A nivel global, el sector del transporte representa cerca del 24% de las emisiones directas de CO₂ relacionadas con la energía. De ese porcentaje, el 45% corresponde a vehículos particulares. Pero el problema no es solo ecológico, ni siquiera principalmente ecológico. Es ontológico. Porque el auto produce una forma específica de habitar el mundo: centrada en el individuo, orientada al rendimiento, disociada del entorno. Un conductor no ve lo que pasa a los costados. Ve el camino, el objetivo, la velocidad. Todo lo demás es obstáculo.
Las campiñas han sido las víctimas silenciosas de esta lógica. Los caminos rurales, una vez senderos de interacción, se han convertido en corredores de paso. Las casas se distancian, los vecinos se aíslan, la dependencia al vehículo se profundiza. La agricultura intensiva y el loteo especulativo hacen el resto: monocultivos, country clubs, barrios cerrados, glamping para salidas de fin de semana. La campiña ya no es tierra sino experiencia. No se la cultiva; se la consume.

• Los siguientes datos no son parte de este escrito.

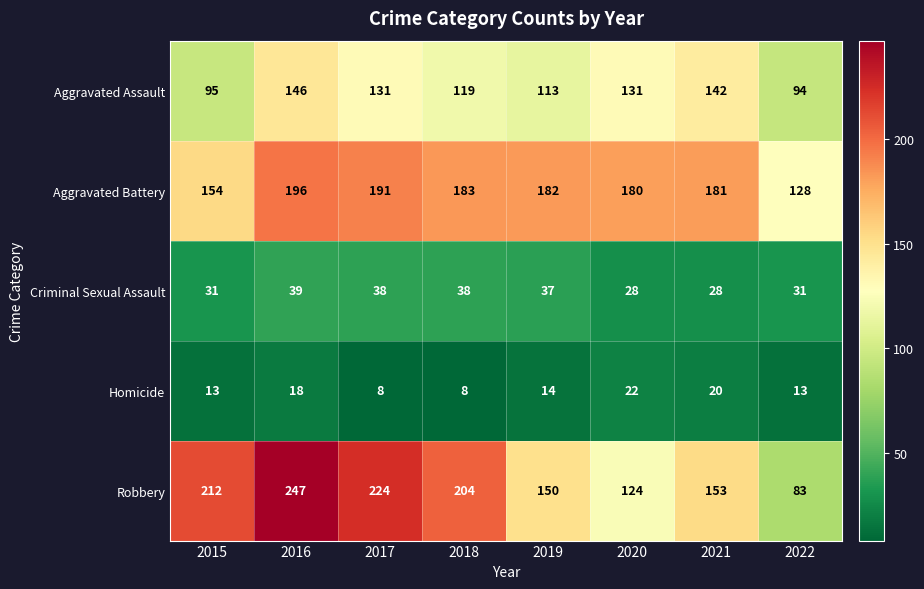

Is it true that Robbery equals 83 at 2022?

True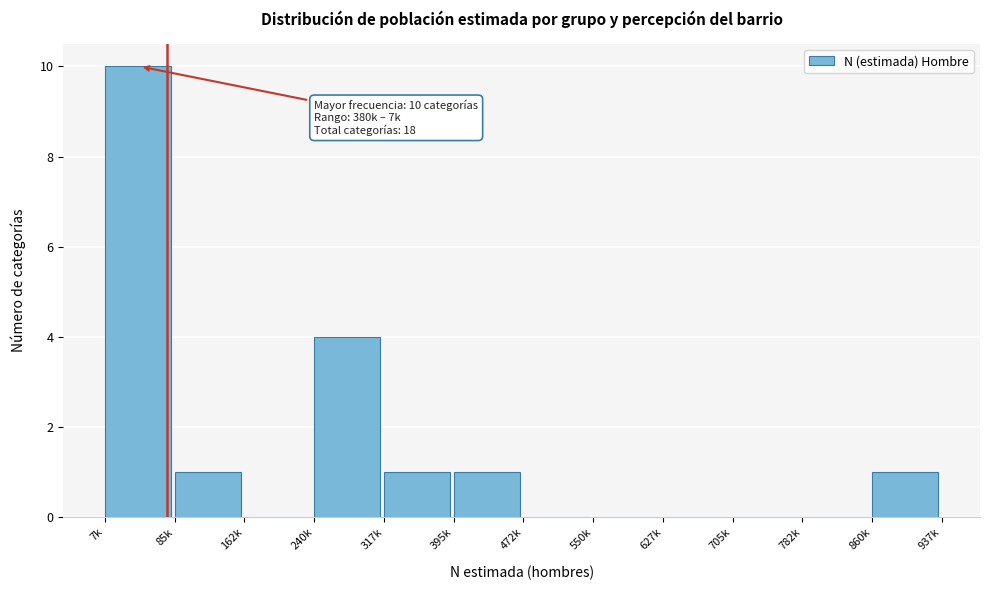

Reading left to right, what are all the values shown in this chart?

7k=10	85k=1	162k=0	240k=4	317k=1	395k=1	472k=0	550k=0	627k=0	705k=0	782k=0	860k=1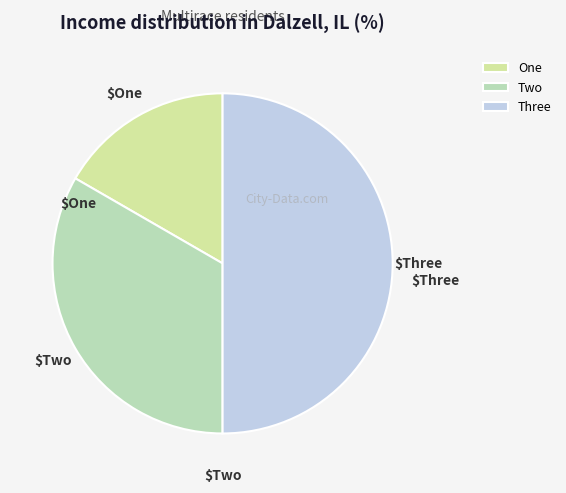

How many segments does this pie chart have?

3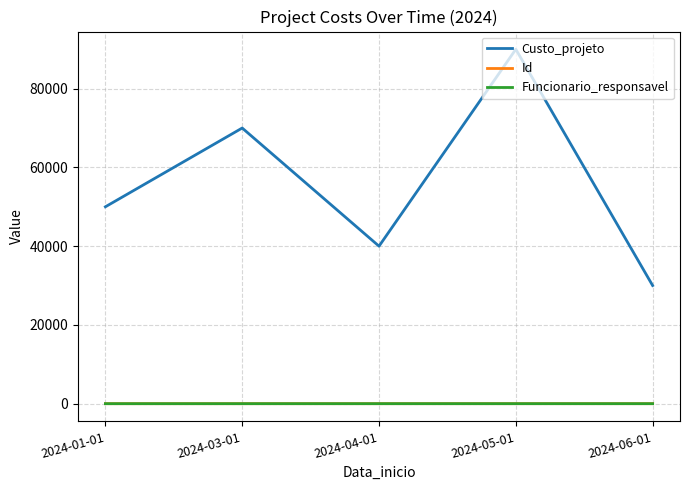

Reading left to right, transcribe all the data shown in this chart.

Custo_projeto: 50000	70000	40000	90000	30000
Id: 1	2	3	4	5
Funcionario_responsavel: 1	2	3	4	5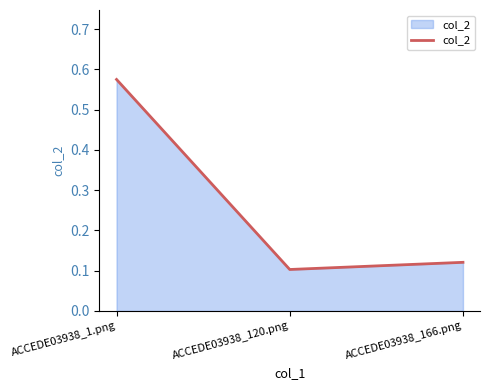

Between ACCEDE03938_120.png and ACCEDE03938_166.png, which is larger?

ACCEDE03938_166.png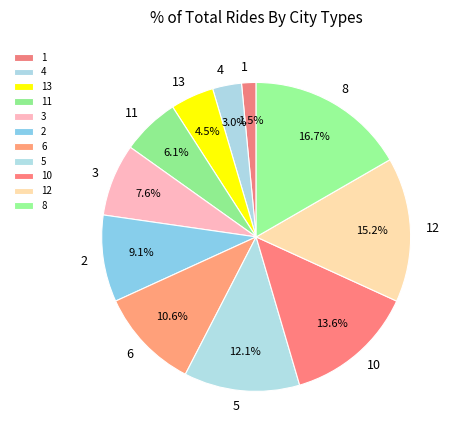

To the nearest percent, what is the difference between the largest and smallest slice percentages?

15%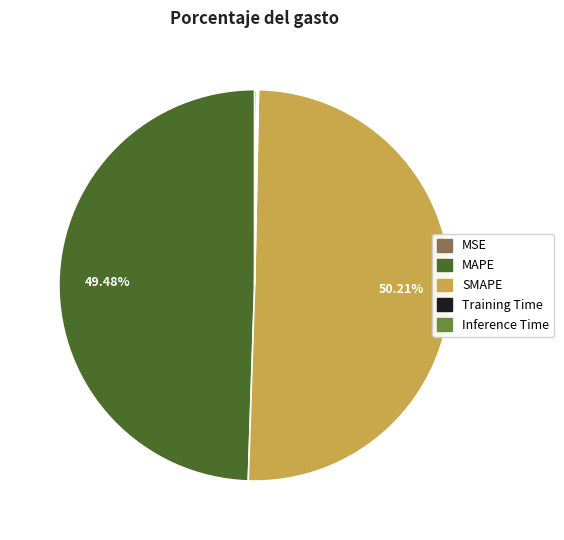

Is the sum of SMAPE and MAPE greater than half?

Yes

Y no es solo culpa del auto. Es de todo el sistema que lo hace posible. Gobiernos que priorizan rutas sobre trenes, municipios que aprueban desarrollos suburbanos con la excusa del crecimiento, bancos que financian autos como si fueran bienes esenciales. Y claro, está el usuario. El que cree que el campo es más lindo desde una camioneta. Que quiere “alejarse del ruido” sin renunciar al delivery. Que construye su casa en el medio de la nada y después exige asfalto, recolección de residuos, seguridad y diez nuevas rutas asfaltadas.
¿Se puede vivir sin autos? Sí, pero no en este sistema. Requiere una transformación estructural. No basta con electrificarlos o con apps de carsharing. Hace falta repensar el espacio. Reunir lo que el auto dispersó. Habitar con densidad. Aceptar la lentitud. Revalorar lo común. Implica trenes regionales, caminos peatonales, bicicletas públicas, servicios de cercanía. Pero también implica perder privilegios. Renunciar a ciertas formas de comodidad. Compartir.
Una vida sin autos no es solo una vida sin contaminación. Es una vida más interdependiente, más localizada, más atenta. Una vida menos “eficiente” y más significativa. En el campo, eso significaría volver a caminar al almacén. Conocer al vecino. Tener tiempo para esperar el bus. Aceptar que las cosas quedan lejos, pero que el paisaje también es parte del trayecto. Que no todo debe estar al alcance de un pedal.
Pero claro, para eso habría que dejar de pensar en términos de “acceso ilimitado”. Y eso, para una civilización construida sobre el mito del movimiento sin fricción, es casi herético. Sin embargo, las campiñas, tan golpeadas por ese mito, podrían ser el lugar donde empecemos a imaginar otra cosa. No porque conserven algo puro, sino porque muestran lo que se ha perdido. El silencio. La escala humana. El vínculo.
El auto no desaparecerá mañana. Pero su hegemonía sí puede empezar a resquebrajarse. Menos desde la tecnología que desde la voluntad política, y mucho menos desde la eficiencia que desde el deseo de habitar distinto. Las campiñas pueden ser el primer frente. Y pueden serlo no por nostalgia sino por necesidad. Porque si el campo vuelve a ser territorio y no simple trayecto, quizá todavía haya tiempo de volver a estar. A estar realmente. A pie. Sin motor. Con los dos pies sobre la tierra.